Adolescente negra humillada durante la lectura del testamento, hasta que se dieron cuenta de que ella heredó TODO.
Las miradas cortantes siguieron a Maya desde el momento en que cruzó la puerta de la notaría. Tenía diecisiete años, piel negra, cabello rizado natural y ropa sencilla. Eso bastó para que la familia Almeida, reunida en torno al testamento del patriarca, decidiera que ella no pertenecía allí.
—¿Quién dejó entrar a la chica de la limpieza? —preguntó en voz alta Víctor Almeida, sobrino del difunto empresario Eduardo Almeida. La pregunta resonó en la sala, seguida de risas ahogadas y miradas de superioridad.
Maya permaneció inmóvil, los ojos fijos en la única silla vacía en el centro de la sala.

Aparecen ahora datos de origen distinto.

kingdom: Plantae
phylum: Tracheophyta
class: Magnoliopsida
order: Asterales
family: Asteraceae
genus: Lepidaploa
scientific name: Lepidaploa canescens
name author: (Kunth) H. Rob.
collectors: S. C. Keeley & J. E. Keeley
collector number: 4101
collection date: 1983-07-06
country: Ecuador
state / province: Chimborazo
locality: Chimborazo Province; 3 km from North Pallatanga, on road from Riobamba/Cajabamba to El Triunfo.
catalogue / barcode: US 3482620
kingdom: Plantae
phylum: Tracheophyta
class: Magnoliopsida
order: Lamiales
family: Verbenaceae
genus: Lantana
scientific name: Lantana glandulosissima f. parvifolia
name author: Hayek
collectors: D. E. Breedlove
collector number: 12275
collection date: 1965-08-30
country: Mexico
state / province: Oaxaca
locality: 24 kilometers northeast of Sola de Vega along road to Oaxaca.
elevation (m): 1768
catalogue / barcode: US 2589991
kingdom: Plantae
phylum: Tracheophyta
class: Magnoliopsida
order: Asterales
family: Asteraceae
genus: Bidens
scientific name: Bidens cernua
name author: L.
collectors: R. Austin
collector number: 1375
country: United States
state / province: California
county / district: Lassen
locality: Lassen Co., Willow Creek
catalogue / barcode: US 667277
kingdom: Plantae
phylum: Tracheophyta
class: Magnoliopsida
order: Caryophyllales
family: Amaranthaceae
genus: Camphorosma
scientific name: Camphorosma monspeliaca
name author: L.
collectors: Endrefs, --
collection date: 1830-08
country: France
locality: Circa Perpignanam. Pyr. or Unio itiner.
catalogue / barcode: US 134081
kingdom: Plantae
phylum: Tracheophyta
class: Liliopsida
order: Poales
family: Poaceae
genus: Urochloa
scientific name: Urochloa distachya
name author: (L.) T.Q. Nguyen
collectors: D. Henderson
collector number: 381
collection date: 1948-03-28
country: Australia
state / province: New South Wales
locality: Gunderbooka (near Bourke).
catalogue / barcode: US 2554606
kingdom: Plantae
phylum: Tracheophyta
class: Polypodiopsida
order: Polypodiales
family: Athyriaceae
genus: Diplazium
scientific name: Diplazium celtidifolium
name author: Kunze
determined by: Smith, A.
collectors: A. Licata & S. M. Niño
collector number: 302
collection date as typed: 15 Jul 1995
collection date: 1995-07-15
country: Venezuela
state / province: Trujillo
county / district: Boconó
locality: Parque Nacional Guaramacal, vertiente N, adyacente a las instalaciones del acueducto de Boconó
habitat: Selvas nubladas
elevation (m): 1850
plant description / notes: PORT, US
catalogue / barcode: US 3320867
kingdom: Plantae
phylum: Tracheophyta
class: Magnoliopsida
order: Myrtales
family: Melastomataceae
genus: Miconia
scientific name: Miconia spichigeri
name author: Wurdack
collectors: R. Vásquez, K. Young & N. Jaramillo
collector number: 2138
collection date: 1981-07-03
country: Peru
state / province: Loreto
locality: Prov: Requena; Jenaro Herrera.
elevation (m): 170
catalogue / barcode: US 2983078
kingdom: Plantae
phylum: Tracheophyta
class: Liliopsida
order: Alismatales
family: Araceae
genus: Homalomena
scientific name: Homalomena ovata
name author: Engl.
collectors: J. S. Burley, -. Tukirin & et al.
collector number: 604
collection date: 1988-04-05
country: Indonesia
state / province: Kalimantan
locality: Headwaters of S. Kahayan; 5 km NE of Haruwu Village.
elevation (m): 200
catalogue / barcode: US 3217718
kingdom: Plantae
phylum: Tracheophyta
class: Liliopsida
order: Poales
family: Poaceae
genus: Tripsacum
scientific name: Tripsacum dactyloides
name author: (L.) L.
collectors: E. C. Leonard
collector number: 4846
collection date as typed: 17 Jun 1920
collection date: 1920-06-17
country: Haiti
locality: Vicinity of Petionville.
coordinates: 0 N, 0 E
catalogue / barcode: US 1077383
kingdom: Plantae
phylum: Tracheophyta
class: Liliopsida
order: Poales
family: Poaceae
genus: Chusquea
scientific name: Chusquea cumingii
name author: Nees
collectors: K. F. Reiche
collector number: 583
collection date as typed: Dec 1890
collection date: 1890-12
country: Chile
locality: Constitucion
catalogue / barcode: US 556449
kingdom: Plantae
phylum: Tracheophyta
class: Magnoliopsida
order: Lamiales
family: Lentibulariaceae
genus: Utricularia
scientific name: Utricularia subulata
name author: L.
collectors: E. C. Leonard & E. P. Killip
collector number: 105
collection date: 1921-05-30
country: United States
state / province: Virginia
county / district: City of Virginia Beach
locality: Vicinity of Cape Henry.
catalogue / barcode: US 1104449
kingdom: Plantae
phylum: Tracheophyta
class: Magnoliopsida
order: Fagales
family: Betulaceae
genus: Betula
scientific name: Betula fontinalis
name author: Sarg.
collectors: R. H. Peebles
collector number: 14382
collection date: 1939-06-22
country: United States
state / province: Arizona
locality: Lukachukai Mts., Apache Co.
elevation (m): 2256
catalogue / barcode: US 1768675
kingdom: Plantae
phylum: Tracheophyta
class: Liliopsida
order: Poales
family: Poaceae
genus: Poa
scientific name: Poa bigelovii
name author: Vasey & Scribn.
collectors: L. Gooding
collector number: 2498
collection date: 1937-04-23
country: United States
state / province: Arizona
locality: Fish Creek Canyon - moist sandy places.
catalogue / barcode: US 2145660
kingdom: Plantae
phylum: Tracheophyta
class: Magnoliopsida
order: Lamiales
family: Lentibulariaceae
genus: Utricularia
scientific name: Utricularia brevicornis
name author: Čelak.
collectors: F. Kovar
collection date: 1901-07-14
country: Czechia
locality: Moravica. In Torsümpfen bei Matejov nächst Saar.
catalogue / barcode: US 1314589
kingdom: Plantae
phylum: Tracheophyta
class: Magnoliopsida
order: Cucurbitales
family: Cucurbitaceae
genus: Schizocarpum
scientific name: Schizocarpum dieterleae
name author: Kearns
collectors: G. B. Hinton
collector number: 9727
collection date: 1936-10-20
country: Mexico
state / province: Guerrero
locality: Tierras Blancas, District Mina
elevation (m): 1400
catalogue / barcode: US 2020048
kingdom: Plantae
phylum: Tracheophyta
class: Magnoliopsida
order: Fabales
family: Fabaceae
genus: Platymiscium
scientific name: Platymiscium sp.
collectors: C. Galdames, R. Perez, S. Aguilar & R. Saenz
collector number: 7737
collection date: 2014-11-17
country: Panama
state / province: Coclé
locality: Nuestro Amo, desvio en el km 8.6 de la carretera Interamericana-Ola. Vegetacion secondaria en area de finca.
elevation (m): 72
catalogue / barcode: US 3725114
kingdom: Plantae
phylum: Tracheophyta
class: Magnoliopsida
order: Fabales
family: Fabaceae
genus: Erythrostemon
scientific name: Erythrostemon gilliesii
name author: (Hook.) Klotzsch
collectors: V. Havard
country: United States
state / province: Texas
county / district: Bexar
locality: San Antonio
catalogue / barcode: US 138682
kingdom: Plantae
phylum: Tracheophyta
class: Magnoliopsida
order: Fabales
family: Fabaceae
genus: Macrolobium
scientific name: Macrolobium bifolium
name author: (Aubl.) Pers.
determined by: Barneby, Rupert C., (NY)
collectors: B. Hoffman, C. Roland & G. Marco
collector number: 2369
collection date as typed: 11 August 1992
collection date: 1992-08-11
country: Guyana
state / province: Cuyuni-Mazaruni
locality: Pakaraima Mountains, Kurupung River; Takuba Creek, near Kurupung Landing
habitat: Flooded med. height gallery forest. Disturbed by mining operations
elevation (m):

Su tía Cristina, envuelta en joyas excesivas y un vestido de diseñador, ni siquiera se molestó en bajar la voz:
—Debe ser otra de las causas sociales de mi hermano. Seguramente viene a pedir una donación.
El peso de estar sola en esa habitación repleta de aires de grandeza blanca le oprimía el pecho, pero Maya se negó a mostrar cuánto le dolían las palabras. Sus ojos recorrieron las paredes: fotos de viajes, certificados de empresa, signos del imperio que Eduardo Almeida había construido durante seis décadas.
—Probablemente la chica está perdida —comentó Ricardo, el hijo mayor que dirigía los negocios familiares—. Que alguien la saque antes de que llegue el señor García. Es embarazoso.
Nadie notó la leve sonrisa que cruzó los labios de Maya cuando Enrique García, el abogado de la familia durante treinta años, entró con su maletín de cuero marrón. Su rostro arrugado se mantuvo impasible mientras saludaba a cada miembro de la familia Almeida con un breve gesto.
—Señorita Maya —dijo finalmente, señalando la única silla vacía junto a su escritorio—. Por favor.
Un silencio atónito se apoderó de la sala. Víctor casi se atragantó con su champán. Cristina apretó tanto su bolso de diseñador que los nudillos se le pusieron blancos.
—Disculpe, García —interrumpió Ricardo, ajustándose la corbata italiana—. ¿Conoce usted a esta chica?
El abogado asintió levemente.
—Por supuesto. Deberían conocerla todos ustedes también.
Sus ojos recorrieron los rostros confundidos.
—Maya Oliveira, hija de doña Celeste. Maya ha trabajado en esta casa desde los doce años, ayudando a su madre con la limpieza los fines de semana.
—La hija de la empleada —escupió Cristina—. ¿Qué hace aquí en la lectura privada de un testamento familiar?
Maya finalmente se sentó, la espalda recta, el rostro sereno a pesar de la hostilidad creciente. Se prometió a sí misma que no lloraría, no después de todo lo que había pasado.
Enrique García abrió su maletín con meticulosidad.
—Estamos aquí reunidos para la lectura del testamento final de Eduardo Almeida —anunció formalmente—, fallecido hace tres semanas tras una batalla contra el cáncer.